Archive for the ‘Byte of the Week’ Category
About once every five years or so, the technology industry blesses entrepreneurs with a new path to riches. The PC, Internet, Mobile and Social paths all emerged in the last 20 years with new computing paradigms and business models that optimized value for their business, partners and customers. Today’s catalyst is in Big Data.
If you are looking at the ‘way’ to make money in tech in the next decade, jump on the Big Data bandwagon. The dynamics of traditional high growth tech segments are all there … from the proliferation of a big, recognizable problem, to management challenges and to business issues, Big Data affects the entire organization and IT infrastructure. And, it comes at a good time for tech businesses.
“With hardware, networks and software having been commoditized to the point that all are essentially free, it was inevitable that the trajectory toward maximum entropy would bring us the current age of Big Data.”
-Shomit Ghose, Big Data, The Only Business Model Tech has Left; CIO Network.
The key to making money (or optimizing value if you are a buyer) in this emerging economy is to build a foundation around a ‘return on data’ model. Your data is integrally related to the many aspects of how you create value in business. The key is how quickly data can be turned in to currency by:
- Analyzing patterns and spotting relationships/trends that enable decisions to be made faster with more precision and confidence.
- Identifying actions and bits of information that are out of compliance with company policies can avoid millions in fines.
- Proactively reducing the amount of data you pay ($18,750/gigabyte to review in eDiscovery) by identifying only the relevant pieces of information.
- Optimizing storage by deleting or offloading non-critical assets to cheaper cloud storage thus saving millions in archive solutions.
We are now living in a data-driven world where a mastery of technologies and processes that enable a rapid ROD (Return on Data) is the key to reducing cost, complexity, risk and increasing the value of your holdings.
Big Data means Big Business for vendors, service providers, enterprise buyers and consumers. Every stakeholder has a piece of maximizing value out of the Big Data pie. Those who drive their businesses and economic engines around a philosophy of creating a high return-on-data will be the winners in this next version of the ‘new economy’.
The definition of Big Data is rapidly being morphed into a subset of what it really ought to be. Over the last 3-6 months, the prevailing sentiment, if you focus only on the buzz meter, is that the Big Data discipline is really a simple matter of adopting Hadoop and using it to create some business analytics app—most likely in sales and marketing— to do sentiment analysis. This all seems a bit BI-centric to us.

Data items:
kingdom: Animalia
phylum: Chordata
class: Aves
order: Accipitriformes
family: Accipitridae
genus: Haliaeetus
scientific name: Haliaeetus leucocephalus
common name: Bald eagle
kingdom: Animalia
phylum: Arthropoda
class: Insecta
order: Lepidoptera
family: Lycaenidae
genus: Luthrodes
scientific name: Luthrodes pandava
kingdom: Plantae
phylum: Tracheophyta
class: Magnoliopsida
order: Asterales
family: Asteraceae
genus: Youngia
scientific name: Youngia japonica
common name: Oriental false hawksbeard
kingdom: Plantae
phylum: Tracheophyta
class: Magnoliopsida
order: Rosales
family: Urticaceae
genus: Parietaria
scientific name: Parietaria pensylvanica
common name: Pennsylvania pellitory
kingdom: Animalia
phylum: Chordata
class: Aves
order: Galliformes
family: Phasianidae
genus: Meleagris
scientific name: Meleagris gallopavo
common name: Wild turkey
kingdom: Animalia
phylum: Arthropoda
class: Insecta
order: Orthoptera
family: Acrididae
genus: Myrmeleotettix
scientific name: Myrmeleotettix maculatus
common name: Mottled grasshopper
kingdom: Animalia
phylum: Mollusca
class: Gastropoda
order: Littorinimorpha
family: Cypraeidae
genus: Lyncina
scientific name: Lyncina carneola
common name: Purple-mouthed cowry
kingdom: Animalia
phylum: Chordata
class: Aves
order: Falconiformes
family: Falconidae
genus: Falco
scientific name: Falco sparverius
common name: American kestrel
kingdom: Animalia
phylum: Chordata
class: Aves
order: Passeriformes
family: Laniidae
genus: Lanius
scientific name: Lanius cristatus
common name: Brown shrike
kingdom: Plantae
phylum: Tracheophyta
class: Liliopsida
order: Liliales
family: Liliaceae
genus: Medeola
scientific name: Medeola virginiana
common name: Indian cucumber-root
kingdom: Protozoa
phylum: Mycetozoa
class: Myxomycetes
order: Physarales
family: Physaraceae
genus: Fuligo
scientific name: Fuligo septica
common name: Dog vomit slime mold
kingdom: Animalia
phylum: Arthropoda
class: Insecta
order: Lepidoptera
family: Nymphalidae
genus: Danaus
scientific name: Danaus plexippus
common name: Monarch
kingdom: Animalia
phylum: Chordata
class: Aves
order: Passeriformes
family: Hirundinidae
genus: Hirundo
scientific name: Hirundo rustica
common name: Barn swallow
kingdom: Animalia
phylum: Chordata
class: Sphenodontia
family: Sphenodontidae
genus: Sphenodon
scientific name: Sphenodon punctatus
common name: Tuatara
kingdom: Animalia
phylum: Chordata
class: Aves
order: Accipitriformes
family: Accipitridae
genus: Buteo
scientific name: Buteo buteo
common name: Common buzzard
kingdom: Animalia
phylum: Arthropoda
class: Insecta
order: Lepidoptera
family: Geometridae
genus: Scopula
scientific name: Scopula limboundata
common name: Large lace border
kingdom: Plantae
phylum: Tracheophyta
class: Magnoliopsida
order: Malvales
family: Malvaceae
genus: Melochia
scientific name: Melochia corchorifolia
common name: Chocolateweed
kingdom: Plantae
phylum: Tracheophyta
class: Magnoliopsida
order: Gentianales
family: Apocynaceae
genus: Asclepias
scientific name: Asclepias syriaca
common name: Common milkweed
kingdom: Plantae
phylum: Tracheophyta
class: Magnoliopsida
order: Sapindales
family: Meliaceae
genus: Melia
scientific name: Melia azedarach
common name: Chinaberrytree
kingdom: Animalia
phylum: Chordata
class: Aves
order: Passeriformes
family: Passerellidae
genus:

*Problems to work on:*
1 > Please quote the Big Data post from "- Optimizing storage" up to and including "of your holdings.".
2 > In the Big Data post, what is the cost per gigabyte to review data in eDiscovery?

*Answers for the exercise:*
1 >
- Optimizing storage by deleting or offloading non-critical assets to cheaper cloud storage thus saving millions in archive solutions.
We are now living in a data-driven world where a mastery of technologies and processes that enable a rapid ROD (Return on Data) is the key to reducing cost, complexity, risk and increasing the value of your holdings.

2 > $18,750 per gigabyte.